In terms of the amount of insight a human being has, there may be peaks and valleys. When someone lacks insight, they will probably be ignorant of that fact. When insight returns or to begin with appears, its owner could marvel at past foolishness and may be frustrated about it. 

The level of insight is a general characteristic which isn’t always specific to one's psychiatric condition, or even to having a psychiatric condition. If someone lacks insight about their condition, it is likely that they will also lack insight in other areas. 

(People, with or without a psychiatric illness who drink a lot of alcohol will tend to lack insight: and this is due to alcohol being a depressant.) 

Whether or not medication has been added to the equation, a mentally ill person's insight is an issue. Insight varies according to who and when. Ideally, insight about the illness (or about anything in life) becomes developed through learning from someone else's mistakes. More likely, a person learns from their own mistakes because pain is involved. 

Mental illness as well as the medications used to treat it may affect mental capacity. While medication does change the mind, it does not necessarily produce an unaware person. Untreated mental illness is far worse. 

It helps if someone can accurately evaluate their own consciousness. This awareness might only come after a long period of being stabilized. Learning from mistakes is another category of insight which involves reflecting on memories of the recent or distant past. 

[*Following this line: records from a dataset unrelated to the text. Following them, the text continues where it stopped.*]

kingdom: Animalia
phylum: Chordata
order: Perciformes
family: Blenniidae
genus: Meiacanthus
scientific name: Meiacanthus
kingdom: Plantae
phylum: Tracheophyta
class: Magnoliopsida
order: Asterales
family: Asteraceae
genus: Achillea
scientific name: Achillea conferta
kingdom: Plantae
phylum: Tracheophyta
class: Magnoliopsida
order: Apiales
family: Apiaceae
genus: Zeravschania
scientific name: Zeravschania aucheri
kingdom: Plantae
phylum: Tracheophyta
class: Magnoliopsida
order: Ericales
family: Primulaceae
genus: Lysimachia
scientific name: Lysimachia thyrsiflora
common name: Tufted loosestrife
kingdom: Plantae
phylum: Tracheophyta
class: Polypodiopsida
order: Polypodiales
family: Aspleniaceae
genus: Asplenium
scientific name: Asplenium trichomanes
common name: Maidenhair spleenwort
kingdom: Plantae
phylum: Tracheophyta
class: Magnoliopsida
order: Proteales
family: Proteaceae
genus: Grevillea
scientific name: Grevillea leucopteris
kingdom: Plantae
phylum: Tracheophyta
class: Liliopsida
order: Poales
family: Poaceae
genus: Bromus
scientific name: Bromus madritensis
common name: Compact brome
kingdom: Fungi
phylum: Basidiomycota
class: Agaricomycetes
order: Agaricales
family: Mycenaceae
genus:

In my past, I had an unfortunate ability to ignore facts that were directly in front of me. 

Mental illness can interfere with learning. The more stabilized someone is, the more intact their learning mechanisms will be. When I reached the ten year point that followed my most recent and hopefully last episode of psychosis, my mind really began to wake up. 

I am fortunate in the fact that I am usually playing with a full deck. However, if I am off medication for any significant period, my brain will give me a severe relapse of psychosis. Maybe one of the reasons why I am treatment compliant is due to the monumental amount of suffering I have experienced in my psychotic episodes. 

Going off medication suddenly after being heavily medicated for years will have an effect that resembles being wiped away by a tsunami. 

In successive episodes, the recovery time after each one increases. Like with many diseases, if not treated aggressively enough, schizophrenia can create a great deal of organ damage. However, in the case of mental illness, the organ we are dealing with is the brain. From a few weeks of going without medication, the ensuing recovery time can be measured in years. 

Taking medication doesn't flip a switch and make you normal. It helps treat the worst of one's symptoms but it doesn't by any means fix the whole problem. I have not always been aware of this. 

It is not always possible to distinguish between behavior from the illness or from the person who has the illness. A psychiatric condition sometimes comprises a component of character that is not easily separable from the rest of the person.